Abstract: Introduction: While the impact of COVID-19 on bone metabolism has been extensively studied, the inverse relationship remains less understood. This study investigates whether impaired bone metabolism is associated with an increased risk of COVID-19 infection.
Methods: We conducted a nested case-control study within a population-based cohort, incorporating Kaplan-Meier analysis (KMA) to assess time to infection (TTI) differences. Propensity score matching (1:2) was performed and validated through standardized mean differences (<0.10), variance ratio (=1), and McFadden's pseudo-R2 (=0), ensuring balanced covariates. Bone status was evaluated using a composite index (AOMI), which included five components: P1NP and CTX (bone turnover markers), total hip bone mineral density (BMD-TH), trabecular bone score (TBS), and integral volumetric BMD (IvBMD). Inflammation and insulin resistance (IR) were assessed by albumin-to-globulin ratio (AGR <1.50) and the TG/HDL ratio (>2.50 in women and >2.80 in men), respectively.

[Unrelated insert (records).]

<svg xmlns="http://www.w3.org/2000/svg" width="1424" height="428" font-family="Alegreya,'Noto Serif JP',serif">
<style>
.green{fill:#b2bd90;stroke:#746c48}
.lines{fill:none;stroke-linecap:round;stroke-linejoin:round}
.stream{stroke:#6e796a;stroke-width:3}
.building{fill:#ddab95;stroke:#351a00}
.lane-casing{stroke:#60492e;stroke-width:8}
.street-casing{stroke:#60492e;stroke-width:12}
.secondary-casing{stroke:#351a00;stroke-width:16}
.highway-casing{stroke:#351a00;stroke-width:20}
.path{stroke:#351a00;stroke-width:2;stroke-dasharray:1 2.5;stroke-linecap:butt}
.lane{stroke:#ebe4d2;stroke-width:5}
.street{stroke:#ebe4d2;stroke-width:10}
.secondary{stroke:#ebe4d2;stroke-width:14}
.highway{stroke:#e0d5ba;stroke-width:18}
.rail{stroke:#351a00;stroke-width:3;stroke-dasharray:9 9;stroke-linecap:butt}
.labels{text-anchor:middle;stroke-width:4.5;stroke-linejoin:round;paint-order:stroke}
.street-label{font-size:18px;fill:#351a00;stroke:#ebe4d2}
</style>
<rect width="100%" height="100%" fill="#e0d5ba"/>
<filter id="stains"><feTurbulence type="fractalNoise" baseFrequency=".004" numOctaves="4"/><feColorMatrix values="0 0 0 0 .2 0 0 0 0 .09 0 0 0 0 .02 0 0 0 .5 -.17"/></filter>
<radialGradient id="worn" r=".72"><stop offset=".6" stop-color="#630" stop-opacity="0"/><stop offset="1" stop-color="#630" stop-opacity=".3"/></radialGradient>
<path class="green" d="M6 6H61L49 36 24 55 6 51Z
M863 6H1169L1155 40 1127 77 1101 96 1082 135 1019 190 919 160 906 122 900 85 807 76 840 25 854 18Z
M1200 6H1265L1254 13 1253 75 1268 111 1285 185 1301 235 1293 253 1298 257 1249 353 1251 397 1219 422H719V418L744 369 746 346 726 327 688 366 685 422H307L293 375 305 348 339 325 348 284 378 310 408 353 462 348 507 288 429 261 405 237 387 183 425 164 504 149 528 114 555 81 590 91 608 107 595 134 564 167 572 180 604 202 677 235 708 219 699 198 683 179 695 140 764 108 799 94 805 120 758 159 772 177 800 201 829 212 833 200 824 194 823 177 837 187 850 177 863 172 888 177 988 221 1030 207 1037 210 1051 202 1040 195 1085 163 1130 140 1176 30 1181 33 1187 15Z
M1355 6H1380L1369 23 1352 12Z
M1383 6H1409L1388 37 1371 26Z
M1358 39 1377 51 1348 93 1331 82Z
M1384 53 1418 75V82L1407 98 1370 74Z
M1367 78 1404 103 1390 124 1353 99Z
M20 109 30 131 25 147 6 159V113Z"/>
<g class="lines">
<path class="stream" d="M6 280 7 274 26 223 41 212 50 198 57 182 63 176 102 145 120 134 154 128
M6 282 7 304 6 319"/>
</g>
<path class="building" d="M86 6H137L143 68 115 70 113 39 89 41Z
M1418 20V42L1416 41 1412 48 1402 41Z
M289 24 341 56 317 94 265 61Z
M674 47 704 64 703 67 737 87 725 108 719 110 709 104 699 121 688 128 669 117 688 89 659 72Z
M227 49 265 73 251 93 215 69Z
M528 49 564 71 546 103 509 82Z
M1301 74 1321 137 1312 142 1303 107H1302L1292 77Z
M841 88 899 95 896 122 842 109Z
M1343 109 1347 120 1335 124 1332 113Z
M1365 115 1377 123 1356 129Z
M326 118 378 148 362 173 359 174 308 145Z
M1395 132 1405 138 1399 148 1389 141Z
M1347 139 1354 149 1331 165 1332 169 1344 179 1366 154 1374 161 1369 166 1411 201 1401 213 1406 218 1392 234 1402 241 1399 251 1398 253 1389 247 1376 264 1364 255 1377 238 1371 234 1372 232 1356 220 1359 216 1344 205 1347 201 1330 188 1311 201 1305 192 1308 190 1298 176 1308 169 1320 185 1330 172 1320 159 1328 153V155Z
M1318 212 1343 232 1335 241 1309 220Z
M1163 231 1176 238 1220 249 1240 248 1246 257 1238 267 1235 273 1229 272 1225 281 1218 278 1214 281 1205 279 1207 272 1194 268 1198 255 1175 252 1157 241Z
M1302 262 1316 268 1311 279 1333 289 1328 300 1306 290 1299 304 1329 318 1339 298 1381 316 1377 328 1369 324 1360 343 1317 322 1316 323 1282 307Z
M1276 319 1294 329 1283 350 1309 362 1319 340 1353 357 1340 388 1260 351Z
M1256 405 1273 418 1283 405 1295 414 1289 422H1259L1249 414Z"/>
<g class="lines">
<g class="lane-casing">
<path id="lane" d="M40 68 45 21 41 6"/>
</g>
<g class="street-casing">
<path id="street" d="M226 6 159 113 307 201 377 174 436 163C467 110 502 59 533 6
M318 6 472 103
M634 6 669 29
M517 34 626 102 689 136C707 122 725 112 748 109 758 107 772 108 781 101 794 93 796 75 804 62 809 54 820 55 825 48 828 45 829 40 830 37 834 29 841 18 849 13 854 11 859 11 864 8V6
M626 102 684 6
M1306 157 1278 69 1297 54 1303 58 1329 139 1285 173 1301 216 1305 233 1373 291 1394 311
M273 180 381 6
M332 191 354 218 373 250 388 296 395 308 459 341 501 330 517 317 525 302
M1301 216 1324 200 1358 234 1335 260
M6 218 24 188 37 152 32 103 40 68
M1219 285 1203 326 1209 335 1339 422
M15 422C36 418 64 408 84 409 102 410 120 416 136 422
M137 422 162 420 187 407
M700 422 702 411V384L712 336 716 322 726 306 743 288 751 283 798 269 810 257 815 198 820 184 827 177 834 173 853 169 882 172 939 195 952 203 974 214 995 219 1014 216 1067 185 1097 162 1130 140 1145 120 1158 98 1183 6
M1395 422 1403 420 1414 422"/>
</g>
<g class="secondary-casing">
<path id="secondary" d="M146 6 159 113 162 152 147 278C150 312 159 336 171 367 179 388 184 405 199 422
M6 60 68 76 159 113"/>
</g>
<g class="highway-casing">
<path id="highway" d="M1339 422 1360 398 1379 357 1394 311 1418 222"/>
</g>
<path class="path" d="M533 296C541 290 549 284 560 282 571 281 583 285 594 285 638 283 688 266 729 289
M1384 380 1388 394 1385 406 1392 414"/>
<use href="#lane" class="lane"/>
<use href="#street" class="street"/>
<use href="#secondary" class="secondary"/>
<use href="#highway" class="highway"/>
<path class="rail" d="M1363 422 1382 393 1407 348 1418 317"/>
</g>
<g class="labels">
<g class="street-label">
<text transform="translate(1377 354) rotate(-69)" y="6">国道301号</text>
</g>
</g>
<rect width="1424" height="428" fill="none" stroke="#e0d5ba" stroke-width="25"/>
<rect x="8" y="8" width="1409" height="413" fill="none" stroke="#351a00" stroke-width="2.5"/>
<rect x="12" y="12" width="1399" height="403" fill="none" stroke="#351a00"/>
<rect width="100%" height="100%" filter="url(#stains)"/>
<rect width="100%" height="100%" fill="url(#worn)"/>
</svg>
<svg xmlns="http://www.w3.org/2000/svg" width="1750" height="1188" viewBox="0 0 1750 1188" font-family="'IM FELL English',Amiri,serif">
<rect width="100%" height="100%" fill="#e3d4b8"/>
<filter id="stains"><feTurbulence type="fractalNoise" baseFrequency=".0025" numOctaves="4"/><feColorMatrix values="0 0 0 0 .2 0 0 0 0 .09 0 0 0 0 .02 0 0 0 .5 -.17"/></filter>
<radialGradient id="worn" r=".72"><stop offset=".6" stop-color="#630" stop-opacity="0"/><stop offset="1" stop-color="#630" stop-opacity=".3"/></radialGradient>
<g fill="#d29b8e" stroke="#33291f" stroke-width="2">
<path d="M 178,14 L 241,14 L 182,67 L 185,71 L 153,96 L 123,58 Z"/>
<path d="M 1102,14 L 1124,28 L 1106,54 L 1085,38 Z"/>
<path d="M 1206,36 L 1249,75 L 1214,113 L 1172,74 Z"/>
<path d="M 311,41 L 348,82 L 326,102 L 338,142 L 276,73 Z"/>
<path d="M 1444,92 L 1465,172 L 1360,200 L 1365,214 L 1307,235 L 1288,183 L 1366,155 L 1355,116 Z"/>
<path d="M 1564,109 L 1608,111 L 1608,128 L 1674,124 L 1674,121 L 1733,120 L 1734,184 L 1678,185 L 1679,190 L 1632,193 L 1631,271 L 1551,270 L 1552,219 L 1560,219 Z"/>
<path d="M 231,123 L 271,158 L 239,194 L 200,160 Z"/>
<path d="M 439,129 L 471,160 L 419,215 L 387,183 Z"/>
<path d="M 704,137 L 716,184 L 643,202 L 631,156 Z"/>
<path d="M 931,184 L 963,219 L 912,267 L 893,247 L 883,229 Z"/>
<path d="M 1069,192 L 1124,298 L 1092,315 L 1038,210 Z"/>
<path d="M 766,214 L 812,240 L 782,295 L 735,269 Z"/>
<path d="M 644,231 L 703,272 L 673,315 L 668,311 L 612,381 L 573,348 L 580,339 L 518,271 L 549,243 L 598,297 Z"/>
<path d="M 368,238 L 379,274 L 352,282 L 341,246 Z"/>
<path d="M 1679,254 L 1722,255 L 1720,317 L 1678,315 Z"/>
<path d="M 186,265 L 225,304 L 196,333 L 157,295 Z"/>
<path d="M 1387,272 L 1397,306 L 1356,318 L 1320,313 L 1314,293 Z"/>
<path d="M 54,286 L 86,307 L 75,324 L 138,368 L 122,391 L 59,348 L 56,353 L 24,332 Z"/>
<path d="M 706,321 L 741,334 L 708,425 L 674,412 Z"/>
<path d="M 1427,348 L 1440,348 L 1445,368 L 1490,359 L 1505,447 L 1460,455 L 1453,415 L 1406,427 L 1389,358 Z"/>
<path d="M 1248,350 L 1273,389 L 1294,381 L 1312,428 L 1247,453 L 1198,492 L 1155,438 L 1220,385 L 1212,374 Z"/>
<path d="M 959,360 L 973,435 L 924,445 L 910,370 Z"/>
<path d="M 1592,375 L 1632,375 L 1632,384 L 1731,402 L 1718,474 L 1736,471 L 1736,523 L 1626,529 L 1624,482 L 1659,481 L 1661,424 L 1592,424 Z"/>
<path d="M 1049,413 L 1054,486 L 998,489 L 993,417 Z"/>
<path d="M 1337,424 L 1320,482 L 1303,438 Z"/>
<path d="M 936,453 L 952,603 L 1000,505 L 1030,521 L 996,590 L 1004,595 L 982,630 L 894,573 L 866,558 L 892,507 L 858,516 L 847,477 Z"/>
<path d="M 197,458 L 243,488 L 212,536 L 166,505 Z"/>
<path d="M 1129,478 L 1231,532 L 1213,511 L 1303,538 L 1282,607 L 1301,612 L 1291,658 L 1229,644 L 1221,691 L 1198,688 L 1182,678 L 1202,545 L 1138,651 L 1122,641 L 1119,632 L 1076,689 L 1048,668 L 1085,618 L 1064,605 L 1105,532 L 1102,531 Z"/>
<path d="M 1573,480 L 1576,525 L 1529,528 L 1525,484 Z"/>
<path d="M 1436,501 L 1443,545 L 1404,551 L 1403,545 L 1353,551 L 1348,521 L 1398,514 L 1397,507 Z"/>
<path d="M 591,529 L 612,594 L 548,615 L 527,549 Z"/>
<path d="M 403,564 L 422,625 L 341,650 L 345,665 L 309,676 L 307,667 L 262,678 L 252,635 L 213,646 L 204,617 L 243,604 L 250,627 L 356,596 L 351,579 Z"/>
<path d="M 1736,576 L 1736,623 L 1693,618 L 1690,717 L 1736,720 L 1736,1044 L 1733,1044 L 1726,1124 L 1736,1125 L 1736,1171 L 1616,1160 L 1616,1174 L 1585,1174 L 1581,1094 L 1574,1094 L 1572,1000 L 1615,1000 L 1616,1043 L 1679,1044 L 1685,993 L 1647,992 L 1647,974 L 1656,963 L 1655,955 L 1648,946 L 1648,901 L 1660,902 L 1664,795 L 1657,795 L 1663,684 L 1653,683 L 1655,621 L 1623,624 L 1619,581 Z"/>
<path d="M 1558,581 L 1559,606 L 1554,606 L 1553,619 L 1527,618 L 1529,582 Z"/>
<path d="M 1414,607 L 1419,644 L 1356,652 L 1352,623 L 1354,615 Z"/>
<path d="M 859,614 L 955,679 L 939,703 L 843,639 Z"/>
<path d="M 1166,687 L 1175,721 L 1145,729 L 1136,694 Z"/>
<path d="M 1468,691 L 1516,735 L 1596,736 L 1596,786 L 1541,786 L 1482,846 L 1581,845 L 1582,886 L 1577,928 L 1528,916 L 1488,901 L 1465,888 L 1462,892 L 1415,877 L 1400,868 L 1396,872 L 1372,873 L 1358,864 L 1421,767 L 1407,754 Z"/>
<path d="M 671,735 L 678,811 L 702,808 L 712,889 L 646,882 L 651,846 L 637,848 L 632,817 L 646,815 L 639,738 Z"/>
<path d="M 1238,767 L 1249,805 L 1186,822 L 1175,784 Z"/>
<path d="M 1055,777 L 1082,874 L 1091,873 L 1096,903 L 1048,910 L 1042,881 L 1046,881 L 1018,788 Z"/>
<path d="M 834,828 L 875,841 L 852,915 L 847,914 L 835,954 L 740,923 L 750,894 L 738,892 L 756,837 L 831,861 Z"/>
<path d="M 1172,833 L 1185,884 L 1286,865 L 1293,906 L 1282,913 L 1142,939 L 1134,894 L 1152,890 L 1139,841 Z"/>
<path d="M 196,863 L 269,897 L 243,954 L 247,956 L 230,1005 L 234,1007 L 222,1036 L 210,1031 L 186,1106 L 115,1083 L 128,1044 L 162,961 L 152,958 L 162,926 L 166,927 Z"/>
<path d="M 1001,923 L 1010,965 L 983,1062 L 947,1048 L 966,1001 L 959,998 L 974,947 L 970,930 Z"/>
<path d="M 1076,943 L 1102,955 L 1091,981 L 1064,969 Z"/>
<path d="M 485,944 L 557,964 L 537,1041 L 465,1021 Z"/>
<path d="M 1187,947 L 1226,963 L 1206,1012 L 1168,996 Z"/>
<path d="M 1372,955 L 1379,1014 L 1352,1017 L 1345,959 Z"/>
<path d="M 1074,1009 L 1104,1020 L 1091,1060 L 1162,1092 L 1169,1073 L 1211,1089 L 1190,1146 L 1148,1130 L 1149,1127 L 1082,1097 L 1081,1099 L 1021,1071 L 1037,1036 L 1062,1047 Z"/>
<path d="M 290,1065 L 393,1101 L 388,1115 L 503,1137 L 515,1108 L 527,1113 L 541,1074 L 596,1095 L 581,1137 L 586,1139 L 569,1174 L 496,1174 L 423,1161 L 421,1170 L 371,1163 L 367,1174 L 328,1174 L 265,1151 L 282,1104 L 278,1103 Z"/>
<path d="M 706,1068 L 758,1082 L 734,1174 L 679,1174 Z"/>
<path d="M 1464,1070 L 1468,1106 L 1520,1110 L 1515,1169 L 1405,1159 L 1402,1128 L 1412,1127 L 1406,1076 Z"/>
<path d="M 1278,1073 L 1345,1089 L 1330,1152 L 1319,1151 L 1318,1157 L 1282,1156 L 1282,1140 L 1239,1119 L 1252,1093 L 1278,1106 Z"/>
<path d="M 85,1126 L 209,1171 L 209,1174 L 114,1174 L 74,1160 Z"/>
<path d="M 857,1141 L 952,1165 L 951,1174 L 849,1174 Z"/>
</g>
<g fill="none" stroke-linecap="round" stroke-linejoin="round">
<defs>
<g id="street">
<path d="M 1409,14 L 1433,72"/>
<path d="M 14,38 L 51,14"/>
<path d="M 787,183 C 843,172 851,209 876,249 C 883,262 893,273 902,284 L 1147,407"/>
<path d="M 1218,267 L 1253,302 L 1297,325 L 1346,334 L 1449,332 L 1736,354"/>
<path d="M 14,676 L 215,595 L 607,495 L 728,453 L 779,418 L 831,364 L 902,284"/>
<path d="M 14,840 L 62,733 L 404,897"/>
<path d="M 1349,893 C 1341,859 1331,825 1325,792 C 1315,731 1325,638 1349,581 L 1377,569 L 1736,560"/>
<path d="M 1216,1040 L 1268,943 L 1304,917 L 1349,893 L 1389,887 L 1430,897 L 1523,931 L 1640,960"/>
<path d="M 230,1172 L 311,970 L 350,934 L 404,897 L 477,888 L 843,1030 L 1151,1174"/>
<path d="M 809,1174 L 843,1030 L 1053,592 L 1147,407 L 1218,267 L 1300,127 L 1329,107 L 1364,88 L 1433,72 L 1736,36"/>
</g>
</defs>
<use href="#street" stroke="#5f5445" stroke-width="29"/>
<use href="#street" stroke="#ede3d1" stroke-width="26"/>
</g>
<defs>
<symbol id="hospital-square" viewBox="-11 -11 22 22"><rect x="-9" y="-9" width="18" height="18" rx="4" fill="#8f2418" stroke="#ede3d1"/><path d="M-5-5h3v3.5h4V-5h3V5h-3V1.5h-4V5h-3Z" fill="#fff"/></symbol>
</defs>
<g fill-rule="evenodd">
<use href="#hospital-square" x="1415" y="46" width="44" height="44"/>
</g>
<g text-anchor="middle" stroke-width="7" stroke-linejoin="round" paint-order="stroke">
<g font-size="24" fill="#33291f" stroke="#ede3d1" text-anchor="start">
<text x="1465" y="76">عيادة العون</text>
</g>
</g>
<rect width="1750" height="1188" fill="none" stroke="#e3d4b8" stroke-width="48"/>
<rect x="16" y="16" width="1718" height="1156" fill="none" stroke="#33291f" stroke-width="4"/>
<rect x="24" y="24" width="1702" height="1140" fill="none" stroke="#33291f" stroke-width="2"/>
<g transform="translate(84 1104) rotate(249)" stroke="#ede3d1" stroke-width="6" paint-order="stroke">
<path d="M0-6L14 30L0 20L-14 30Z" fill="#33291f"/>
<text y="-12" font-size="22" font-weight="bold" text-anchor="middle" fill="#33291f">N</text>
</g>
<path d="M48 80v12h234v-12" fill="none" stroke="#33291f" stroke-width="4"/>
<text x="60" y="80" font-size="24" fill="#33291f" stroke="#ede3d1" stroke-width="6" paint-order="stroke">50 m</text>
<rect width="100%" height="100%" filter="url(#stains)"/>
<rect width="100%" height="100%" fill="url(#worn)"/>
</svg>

Results: We analysed 294 COVID-19 cases and 528 controls. AOMI+ individuals had a higher prevalence of COVID-19 (41.5% vs. 33.2%; p = 0.031), an adverse lipid pattern ("A" profile: high ApoB, LDL and TC) and pronounced bone changes (higher P1NP and CTX, lower BMD-TH, TBS, and IvBMD). AOMI - individuals were more likely to have metabolic syndrome, displayed a different lipid profile ("B" profile: elevated TG, AIP, and TG/HDL ratio), fewer bone alterations, and lower COVID-19 prevalence. TG/HDL ratio was 1.66 ± 1 in "A" profile, while it was 2.85 ± 1.4 in "B" profile individuals (p = 0.0001). Age acted as an effect modifier, and lowest tercile significantly increased COVID-19 risk associated with AOMI+ [Mantel-Haenszel OR = 1.42 (95%CI: 1.08-1.9); p = 0.022]. KMA identified AOMI+ men and individuals of both sexes in lowest age tercile, as groups with shorter TTI: These younger individuals had high CTX (women), low TBS (men), and high ApoB (both). In multivariable analyses, plasma CTX levels negatively correlated with TTI (adjusted ?= -0.325; p = 0.0001). AOMI+ status was associated with increased COVID-19 risk after controlling for confounders, including IR (adjusted OR = 1.51; 95%CI: 1.04-2.10; p = 0.027), although this association weakened when adjusting for AGR (95%CI: 0.99-2.28; p = 0.055). ANCOVA-estimated adjusted TBS means were lower in COVID-19 cases compared to controls (1.259 vs. 1.294; p = 0.013).
Conclusions: Impaired bone metabolism was found to be associated with increased COVID-19 risk, in a relationship potentially mediated by underlying inflammation. Elevated osteoclastic activity and a defined lipid profile with high ApoB, TC, LDL levels, played a crucial role in the results. Bone quality parameters more accurately captured COVID-19-related bone changes than BMD.